Bulk AnalysisΒΆ

Androguard is capable of analysing probably thousand to millions of APKs. It is also possible to use tools like multiprocessing for this job and analyse APKs in parallel. Usually you want to put the results of your analysis somewhere, for example a database or some log file. It is also possile to use Session objects for this job, but you should be aware of some caveats!

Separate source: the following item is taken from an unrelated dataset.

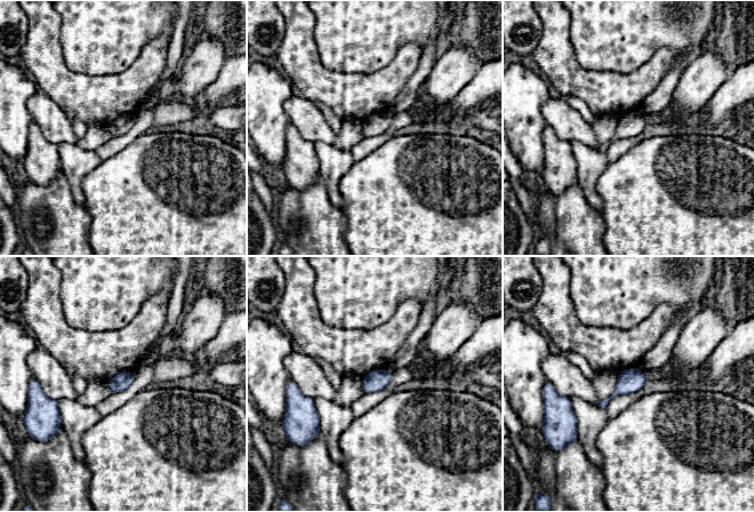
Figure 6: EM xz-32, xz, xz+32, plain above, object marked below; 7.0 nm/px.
show(em, yz, step 8, tint, same)

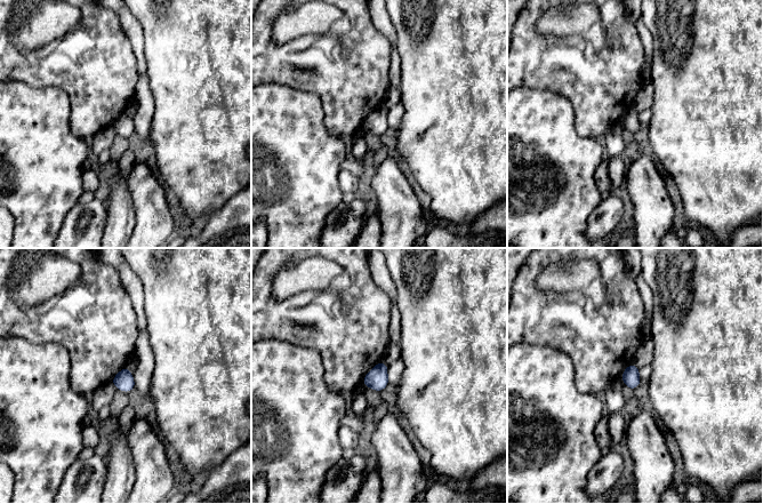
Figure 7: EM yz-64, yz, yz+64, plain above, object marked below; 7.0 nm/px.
show(em, yz, step 8, borders, same)

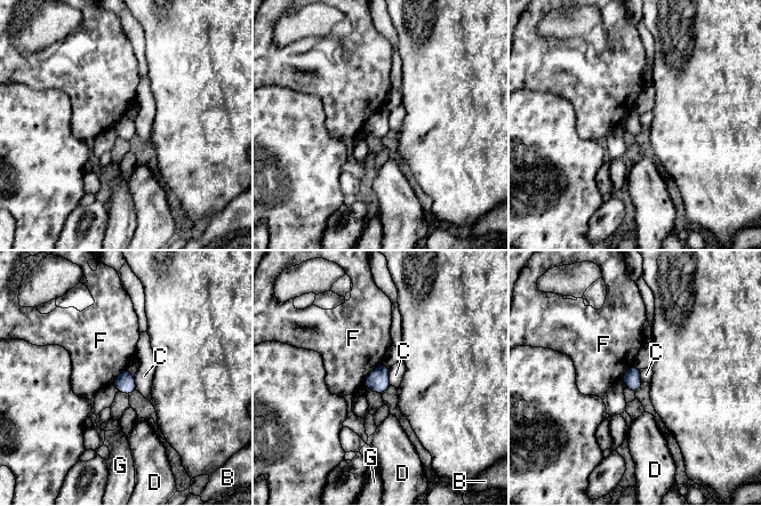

1) Sessions take up a lot of space per APK. The resulting Session object can be more than 30 times larger than the original APK 2) Sessions should not be used to add unrelated APKs, again the size will blow up and you need to figure out which APK belongs to where

So the rule of thumb would be to not use Sessions for bulk analysis, only if you know what you are doing. Another way is to pickle the resulting objects. As the DalvikVMFormat are already stored in the Analysis object, there is no need to pickle them separately. Thus, it is only required to save the APK and Analysis object.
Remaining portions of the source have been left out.